For ARM9E and ARM11 it was very important to arrange writes to memory so that 
4-register store multiple instructions wrote exactly to 16-byte aligned memory
areas. That ensured the use of burst writes and memory write throughput
increased significantly (roughly doubled).

I'm not quite sure about how to get the best memory performance on Cortex-A8
yet, something seems to be a bit fishy with it (is its L2 write-allocate
behavior spoiling the fun?).

> Any test suite that includes 
> performance evaluations should attempt to check both cases.

Agreed.

> Note that Xorg uses a shadowed framebuffer by default, which attempts to
> move the performance into cached memory, but has some nasty difficulties
> when the damage region becomes complex (this is something that could be
> fixed by preventing it from becoming complex at the expense of strict
> blit efficiency), and also consumes too much RAM to be worthwhile for
> most ARM devices (which would be harder to fix).
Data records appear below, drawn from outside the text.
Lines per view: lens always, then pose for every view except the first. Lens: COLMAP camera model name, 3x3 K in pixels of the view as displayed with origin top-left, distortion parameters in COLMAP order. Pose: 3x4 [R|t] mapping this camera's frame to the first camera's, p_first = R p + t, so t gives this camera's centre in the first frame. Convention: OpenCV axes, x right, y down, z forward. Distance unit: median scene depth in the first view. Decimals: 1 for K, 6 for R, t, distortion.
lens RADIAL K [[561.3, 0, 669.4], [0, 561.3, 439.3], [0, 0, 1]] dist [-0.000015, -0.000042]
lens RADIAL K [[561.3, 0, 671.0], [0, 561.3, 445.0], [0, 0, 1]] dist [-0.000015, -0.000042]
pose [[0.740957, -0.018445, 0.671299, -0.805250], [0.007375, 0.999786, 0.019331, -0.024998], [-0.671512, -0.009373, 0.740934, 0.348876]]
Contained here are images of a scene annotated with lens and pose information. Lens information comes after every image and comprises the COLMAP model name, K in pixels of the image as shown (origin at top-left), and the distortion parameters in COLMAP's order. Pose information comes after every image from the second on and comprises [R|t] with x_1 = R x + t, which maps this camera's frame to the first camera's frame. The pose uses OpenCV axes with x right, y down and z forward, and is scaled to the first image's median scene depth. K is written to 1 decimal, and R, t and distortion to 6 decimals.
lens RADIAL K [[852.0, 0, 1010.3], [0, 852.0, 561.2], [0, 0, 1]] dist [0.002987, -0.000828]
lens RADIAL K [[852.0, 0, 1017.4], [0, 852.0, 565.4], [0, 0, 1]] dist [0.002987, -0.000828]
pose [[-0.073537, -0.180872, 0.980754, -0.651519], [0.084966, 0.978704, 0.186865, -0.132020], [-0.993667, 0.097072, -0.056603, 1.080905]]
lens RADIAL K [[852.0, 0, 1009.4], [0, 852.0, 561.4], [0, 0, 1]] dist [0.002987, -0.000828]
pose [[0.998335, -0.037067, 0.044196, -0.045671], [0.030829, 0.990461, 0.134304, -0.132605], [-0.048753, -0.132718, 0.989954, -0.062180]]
Pixman performance tests can use framebuffer directly for allocating some of
the images. That will eliminate the need to use X11 server for running basic
tests. Surely the screen will be screwed, but it is not always critical.

At the very start, even regularly running cairo's 'make perf' would help a
lot.

More interesting tests would include some typical pixman usage patterns.
Adding some hooks to pixman to collect this statistics is not so hard.
Focusing on real use cases will improve overall system performance.

As a random example, XFCE4 terminal (using my favorite 'terminus' font)
is extremely slow and the culprit is pixman. Pixman is just missing optimized
fastpath for ADD 1000x1000 operation. There are lots of similar examples.

Some operations must be specifically optimized for small image sizes (those
which typically work with font glyphs). Number of function calls in the chain
when selecting fast path and the level of unrolling in the implementation
itself makes a big difference for such cases too.

-- 
Best regards,
Siarhei Siamashka